On Nov. 7, community members gathered for ICUCME’s monthly Dinner Conversation to talk about teaching tolerance, but speaker Mihal Ronen challenged attendees by asking whether being “tolerant” should really be the goal. “Think of it instead as teaching peace,” said Ronen, who has been teaching for 27 years and is currently a 2nd grade teacher at Ithaca’s Fall Creek Elementary School.
Ronen offered examples of her techniques to teach children “to be human beings,” such as helping them learn how to recognize their feelings and to respond to others with curiosity rather than fear.
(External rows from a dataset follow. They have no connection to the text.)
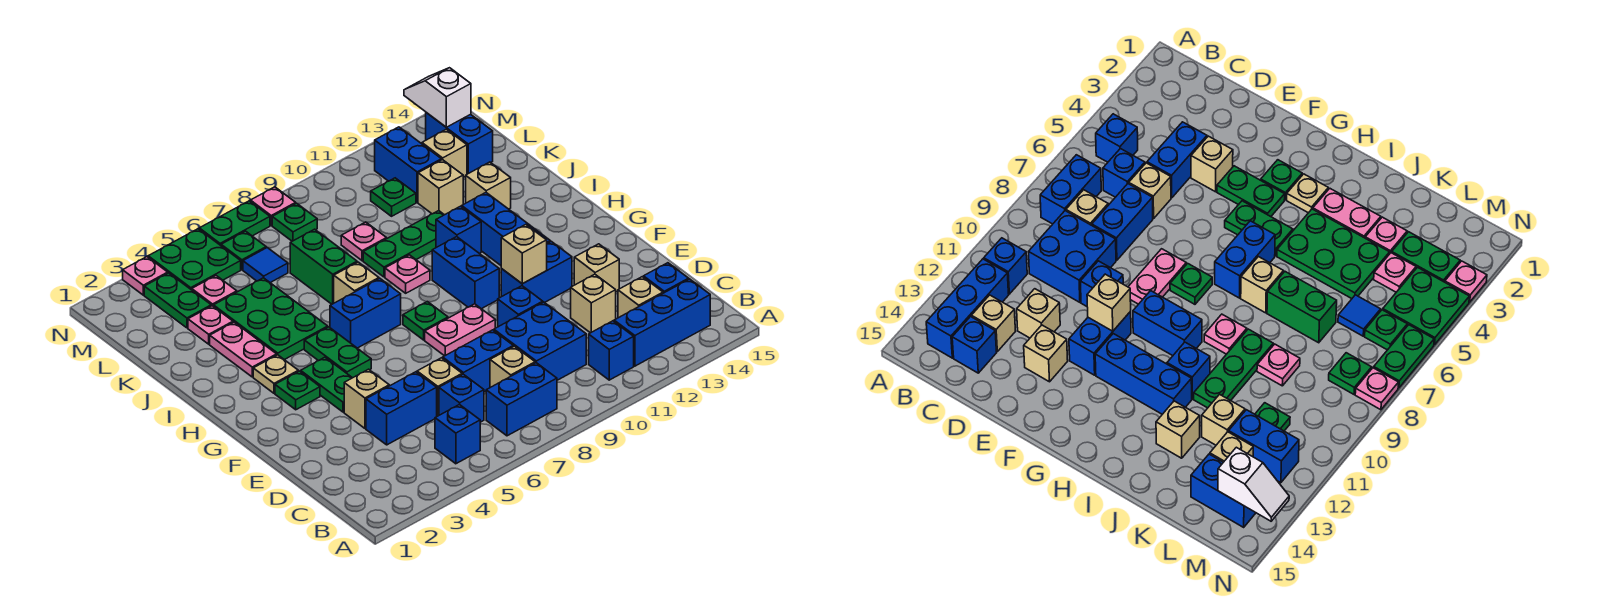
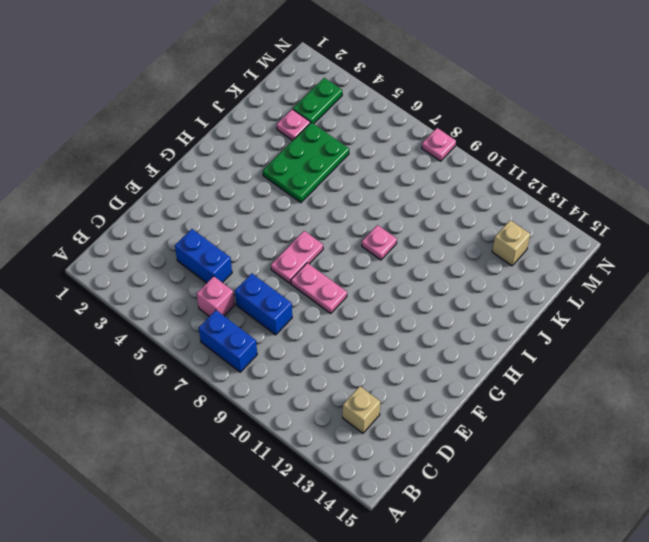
pink brick C6 level 1 -> blue brick C6 level 1
pink plate F7:G7 level 1 -> pink plate I3:J3 level 1
none -> blue brick B5 level 1
none -> blue brick B11 level 1
none -> blue brick B12:B14 level 1
none -> tan brick C8 level 1

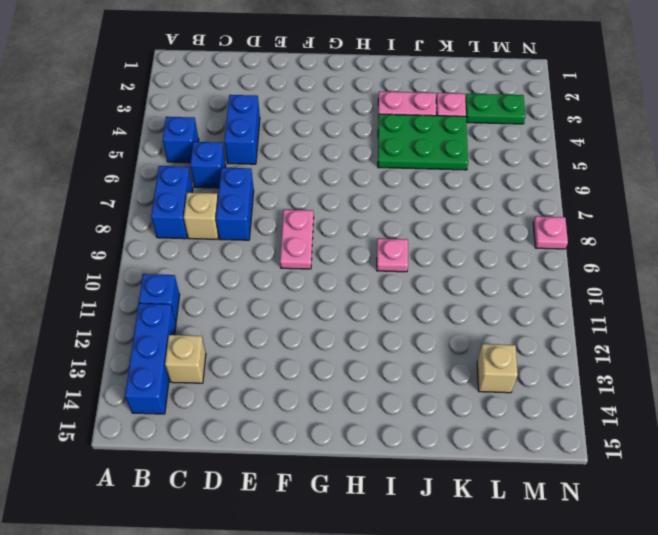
none -> blue brick C9:D10 level 1
none -> blue brick C14 level 1
none -> tan brick D6 level 1
none -> tan brick D12 level 1

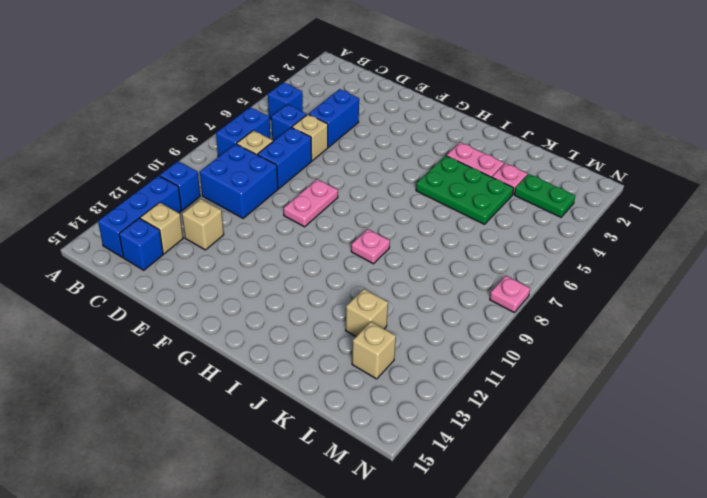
none -> tan brick E4 level 1
none -> blue brick E10 level 1
none -> tan brick E13 level 1
none -> green plate F4:G4 level 1

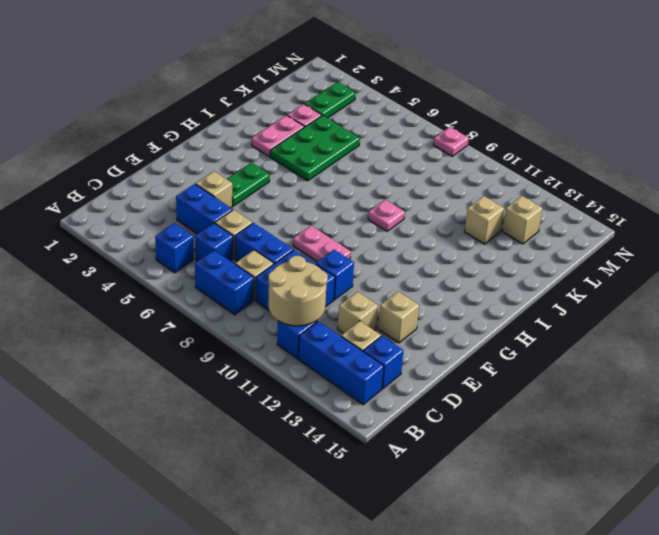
tan round brick B10:C11 level 2 -> none
none -> blue brick F11:F12 level 1
none -> green plate G3 level 1
none -> green plate G5:H5 level 1
none -> green plate G8 level 1

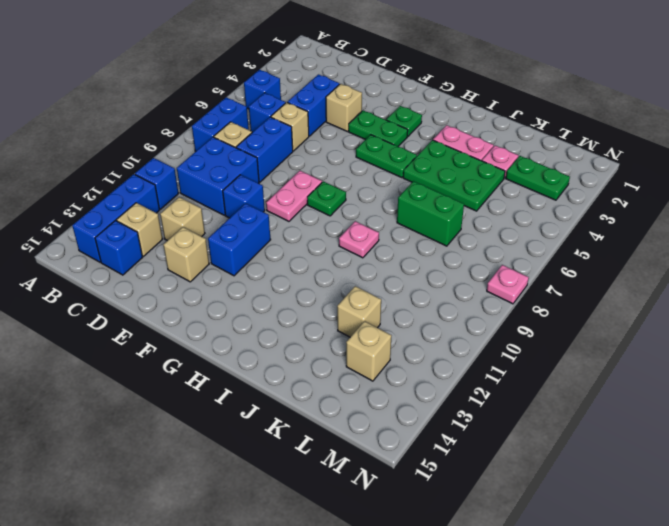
none -> blue brick G10:H10 level 1
none -> blue brick G12:I12 level 1
none -> tan plate H3 level 1
none -> blue brick H6:H7 level 1

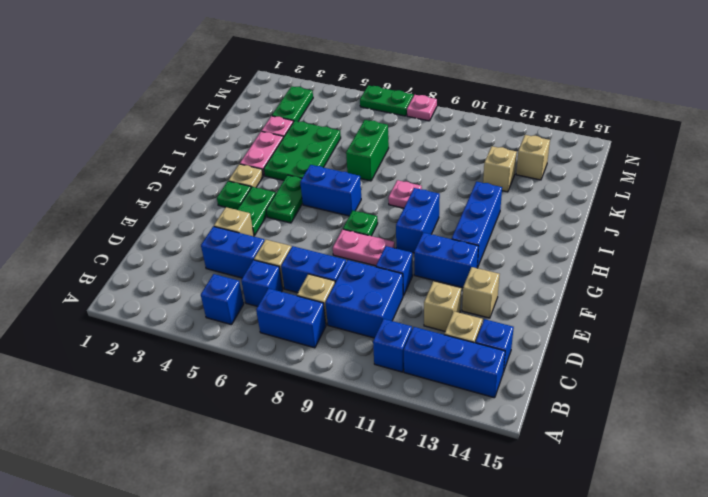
none -> tan brick I7 level 1
none -> blue brick I11 level 1
none -> green plate J9:J11 level 1
none -> tan brick J13 level 1

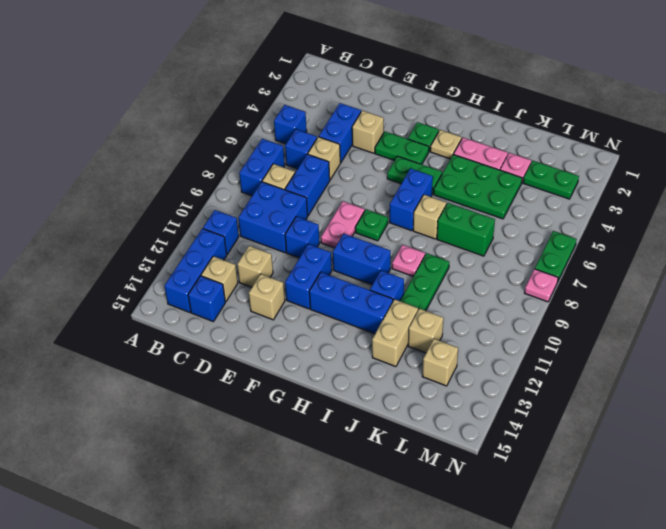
tan brick J12:J13 level 1 -> tan brick J13 level 1
none -> pink plate K9 level 1
none -> pink plate L4 level 1
none -> blue tile L6 level 1
none -> green plate L11 level 1

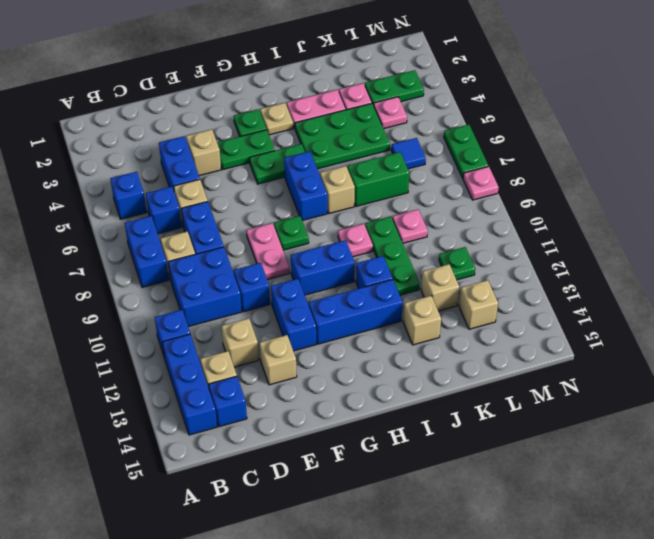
none -> blue brick L12:M12 level 1
none -> blue brick L14:M14 level 1
none -> green plate M4:N5 level 1
none -> green plate M6 level 1

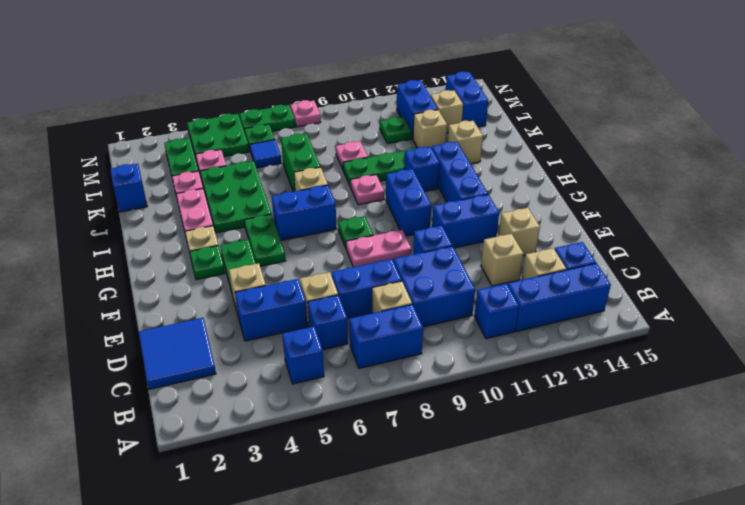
blue tile C1:D2 level 1 -> none
blue brick K1 level 1 -> none
none -> green plate M8 level 1
none -> pink plate N3 level 1
none -> tan brick F11 level 2
none -> white slope M14:N14 level 2 top M

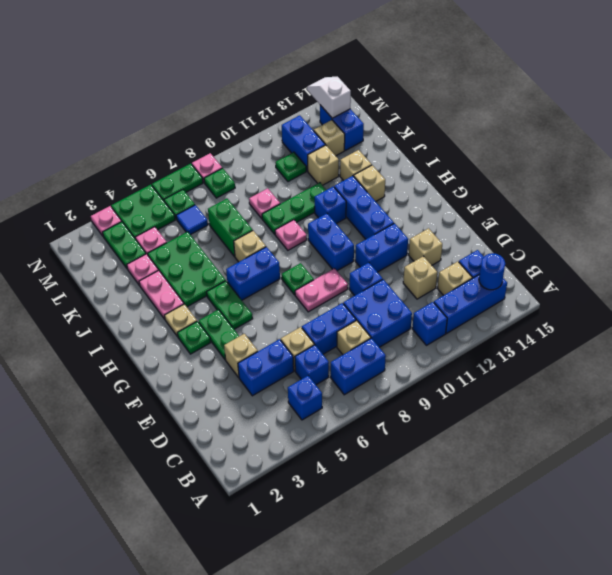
blue round brick B14 level 2 -> none
tan brick I13 level 1 -> tan brick F11 level 2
Each day, she teaches them to say “good morning” in a language other than English. “Different languages are like stretching, yoga for your mouth,” she explained.
Non-Violent Communication (NVC) techniques have been valuable to help students understand their own needs and that of others, said Ronen. The techniques are helpful to parents, too, as one participant attested. Ronen agreed. “A lot of unkind behavior is rooted in fear, and that fear doesn’t end when you become 18,” she said.
In her remarks, ICUCME chair Linda Glaser echoed Ronen’s emphasis on teaching peace rather than fomenting fear. She cited the bilingual Arab-Jewish Hand in Hand Schools in Israel as models for how to teach coexistence and build a peaceful society.
But what inspired the topic for the Dinner Conversation, said Glaser, was a disturbing report on new United Nations Relief and Works Agency textbooks produced for Palestinian Authority schools. The textbooks deliberately foster a culture of fear and hatred; one book refers to a Molotov cocktail attack on an Israeli civilian bus as a “barbecue party.”
“Most chilling of all,” said Glaser, “the texbooks state that after the Palestinians win total control of the land, the 6 million Jews living in Israel ‘will endure expulsion from the land and extermination of its defeated and scattered remnants.’”
After reading this report, said Glaser, ICUCME felt it was important to examine what teaching for peace really looks like.
As one participant said after the group discussion, “Peace is a behavior. You can think whatever you want: it’s what you do that matters.”